Hysteretic Behavior Simulation Based on Pyramid Neural Network:Principle, Network Architecture, Case Study and Explanation
This work addresses the need for improved surrogate models in structural engineering, though it appears incremental as it builds on existing neural network methods with architectural modifications.
The paper tackled the problem of accurately and efficiently simulating hysteretic behavior in materials and components for structural analysis by proposing a weighted stacked pyramid neural network architecture, which outperformed alternative architectures in 87.5% of cases.

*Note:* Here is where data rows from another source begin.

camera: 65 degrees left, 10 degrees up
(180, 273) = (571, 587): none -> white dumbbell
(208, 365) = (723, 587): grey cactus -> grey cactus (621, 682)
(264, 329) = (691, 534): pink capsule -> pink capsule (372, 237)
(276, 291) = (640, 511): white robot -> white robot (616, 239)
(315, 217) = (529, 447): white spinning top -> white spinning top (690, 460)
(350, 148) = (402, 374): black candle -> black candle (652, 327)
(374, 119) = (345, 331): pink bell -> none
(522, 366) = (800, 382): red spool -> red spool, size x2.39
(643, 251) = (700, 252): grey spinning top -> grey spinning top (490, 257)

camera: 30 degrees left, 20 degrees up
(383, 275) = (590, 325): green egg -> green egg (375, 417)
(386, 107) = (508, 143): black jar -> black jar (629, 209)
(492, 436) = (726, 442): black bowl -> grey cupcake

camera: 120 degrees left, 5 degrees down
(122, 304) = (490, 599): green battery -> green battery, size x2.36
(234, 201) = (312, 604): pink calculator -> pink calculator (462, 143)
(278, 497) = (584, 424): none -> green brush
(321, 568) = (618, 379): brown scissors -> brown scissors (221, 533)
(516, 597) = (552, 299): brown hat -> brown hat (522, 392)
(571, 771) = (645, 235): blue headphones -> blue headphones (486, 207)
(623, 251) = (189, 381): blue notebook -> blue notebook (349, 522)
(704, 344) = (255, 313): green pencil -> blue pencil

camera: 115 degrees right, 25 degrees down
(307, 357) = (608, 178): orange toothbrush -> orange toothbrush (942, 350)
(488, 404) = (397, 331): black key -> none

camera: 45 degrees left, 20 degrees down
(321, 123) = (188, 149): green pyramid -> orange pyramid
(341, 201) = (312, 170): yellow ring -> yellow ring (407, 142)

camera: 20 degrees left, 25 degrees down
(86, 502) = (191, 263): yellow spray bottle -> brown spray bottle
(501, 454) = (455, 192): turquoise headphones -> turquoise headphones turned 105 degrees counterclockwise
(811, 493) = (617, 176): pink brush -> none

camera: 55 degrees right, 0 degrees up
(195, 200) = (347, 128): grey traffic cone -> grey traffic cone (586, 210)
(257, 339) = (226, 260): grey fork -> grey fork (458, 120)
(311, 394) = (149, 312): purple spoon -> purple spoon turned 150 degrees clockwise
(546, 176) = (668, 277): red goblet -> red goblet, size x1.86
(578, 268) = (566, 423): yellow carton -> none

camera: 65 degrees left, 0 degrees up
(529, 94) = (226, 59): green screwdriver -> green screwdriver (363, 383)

An accurate and efficient simulation of the hysteretic behavior of materials and components is essential for structural analysis. The surrogate model based on neural networks shows significant potential in balancing efficiency and accuracy. However, its serial information flow and prediction based on single-level features adversely affect the network performance. Therefore, a weighted stacked pyramid neural network architecture is proposed herein. This network establishes a pyramid architecture by introducing multi-level shortcuts to integrate features directly in the output module. In addition, a weighted stacked strategy is proposed to enhance the conventional feature fusion method. Subsequently, the redesigned architectures are compared with other commonly used network architectures. Results show that the redesigned architectures outperform the alternatives in 87.5% of cases. Meanwhile, the long and short-term memory abilities of different basic network architectures are analyzed through a specially designed experiment, which could provide valuable suggestions for network selection.